TASKS TO PERFORM ::
(A) Answer these three questions from the notes on sustainable development, marking each answer (i), (ii) or (iii) like its question.
(i) How many socio-economic indicators and how many earth system indicators do the great acceleration graphs include?
(ii) Which graph is the only one showing human intervention?
(iii) According to Max-Neef in 1989, what should development be reframed as?
(B) Pick up the notes on sustainable development after their final line and continue them.

TEXT ::
------------------------------------------------

W. Steffen IGBP 1999-2003 – 24 great acceleration graphs 1750-2003 – updated in 2010
12 socio-economic indicators and 12 earth system indicators
since 1950 great acceleration
some levelling off can be seen not as result of successful environmental policies but as result of
saturation/limited resources (overfishing, big river exploitations) – apart from the ozone graph which
is the only one showing human intervention thanks to Kyoto Protocol

stable climate conditions in Holocene since 11-12k years ago, gave rise to agriculture and humans

Planetary Boundary involves environmental systems with limits:
> Holocene is the desired stable state providing for human development, we should avoid moving into
Anthropocene
> transgressing boundaries we can expect new systems as result of perturbations
> 2009: 9 key planetary boundary with update in 2005 by Steffen and Rokstrom
> 4 boundaries have been passed already: P/N cycles, climate change, land use,

we need sustainable development – but what is it? Coming from both the development and
environmental agendas:
> post-WW2 and especially during 1960s, prio on economic growth, global south was meant to be
following suite, assumed linear stages in development (= modernisation, westernisation –
industrialisation via capitalist growth seen as central requirement) for ex. Rostow’s 5 stages of dev
where high mass consumption considered end goal in 1960 – based on exploitation of natural
resources
 1970-80s – changing! (in the meantime, Leopold and carson tho!!)
> Seers, 1967: is goal of dev growth? What about poverty, unemployment and inequality? If they
have been growing worse, we shouldn’t call it development
> Max-Neef 1989: dev should be reframed as meeting fundamental human needs, we face a dev
crisis!
> Amartya Sen, 1999: creating an environment where humans can develop their full potential and
lead productive creative lives in accord with their needs and interests – dev is about expanding
choices people have to lead the lives they value – CAPABILITY APPROACH
> Millennium Develop Goals 2000 developed by the UN – reflecting these changing views on
development – not about growth
> towards more holistic and multidimensional frameworks

 Amartya Sen influenced Millennium Ecosystems Assessment

changing perceptions from human domination at top of pyramid, to being integral part of the
environment

Post 1987:
> many more versions sometimes diverging greatly – there is still little agreement on what sustainable
dev is and on what is required to promote sust future
> DIFFERENT ASSUMPTIONS EXIST ON: relationship society-nature, substitutability btw capital
forms, type of development, policies


Study questions

1.What were-are the critiques on the conventional model of development?

------------------------------------------------

DATASET SECTION ::
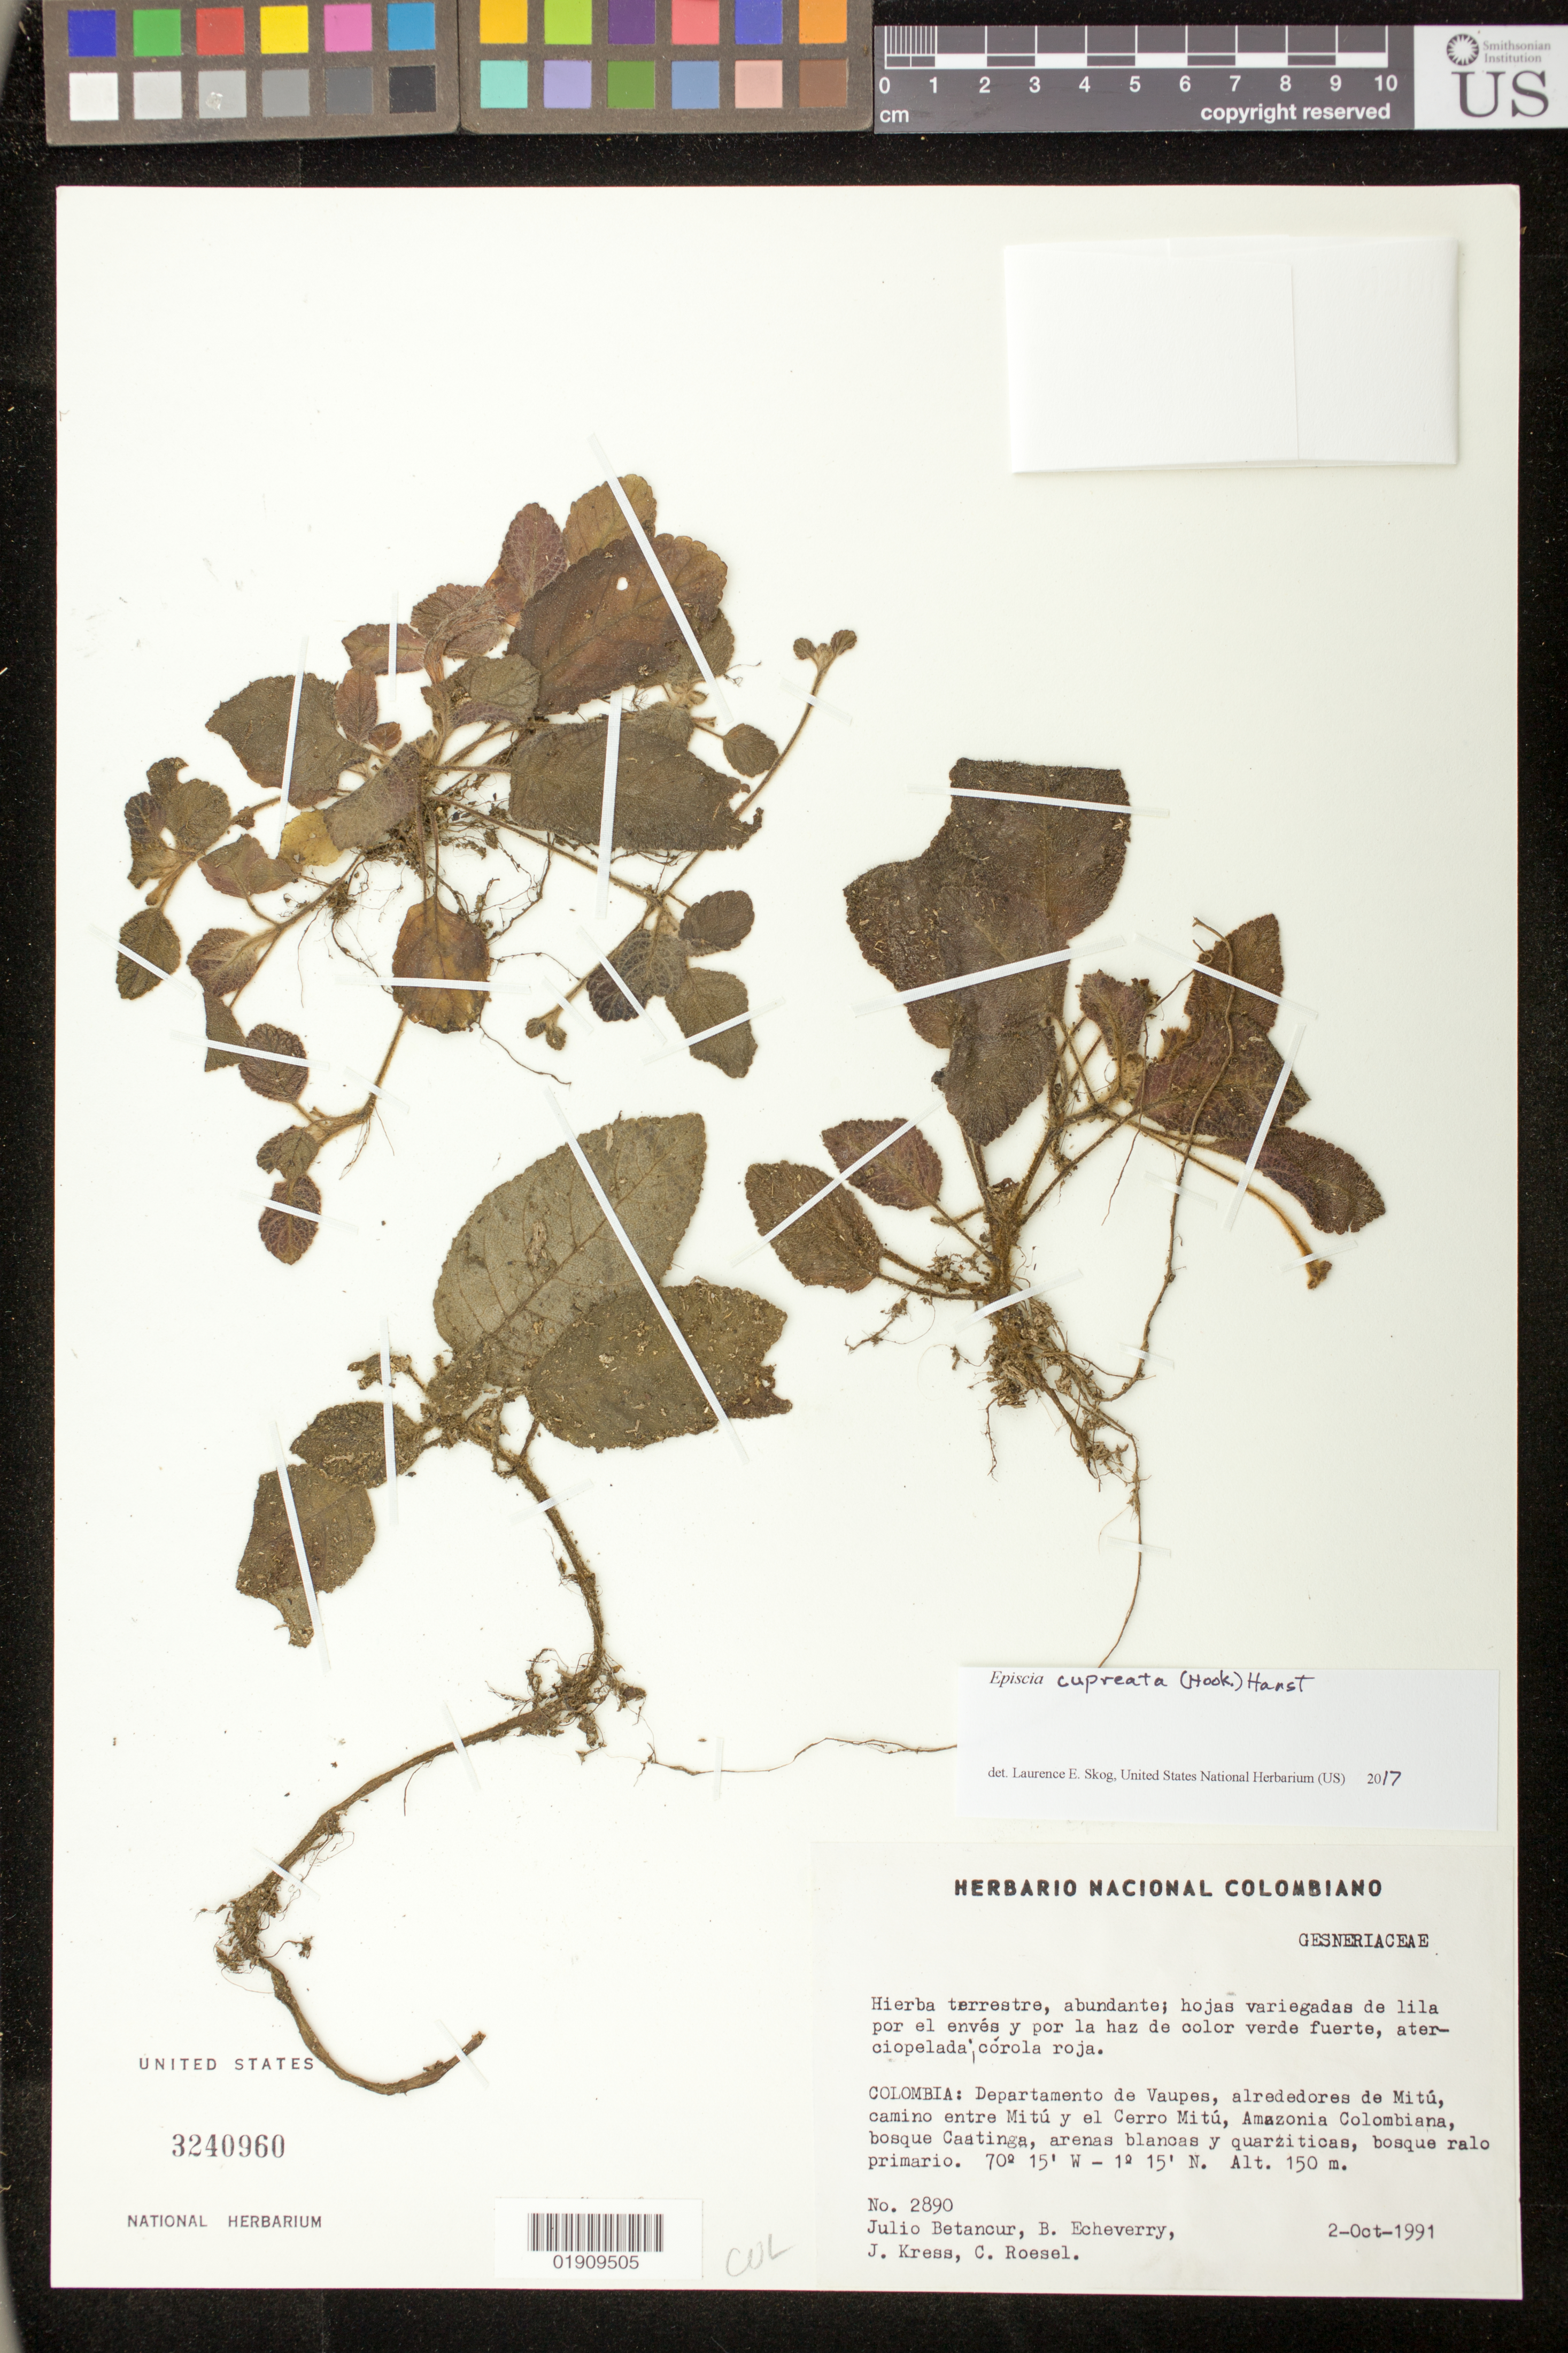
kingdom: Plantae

------------------------------------------------

ANSWERS TO THE TASKS ::
(A)
(i) 12 socio-economic indicators and 12 earth system indicators.
(ii) The ozone graph.
(iii) Meeting fundamental human needs.

(B)
,- Conventional Model of Dev (modernisation/westernisation + focus on econ growth + assumes linear
progression)
- Critiques on Conventional Model: 7 from Baker 2016 -
> this concept of progress is limited in terms of increased domination of nature so not recognising
negative impacts or our dependence
> focus on mass consumption is threating – it assumes that environmental degradation is inevitable
consequence
> consumption isn’t the most important contributor to human wellbeing
> ignores the fact that social stability requires maintenance of natural resources
> western dev is based on exploitation which then causes underdev.
> impossible to replicate everywhere the northern lifestyle based on consumption as it is limited
> econ growth has limits set by the carrying capacity of the planet

Baker says that post-WW2 development was exceptional and contingent

Dev historically based on GDP, now need for a holistic view taking into account environment

2.What is the Brundtland report and the Brundtland definition of sustainable development?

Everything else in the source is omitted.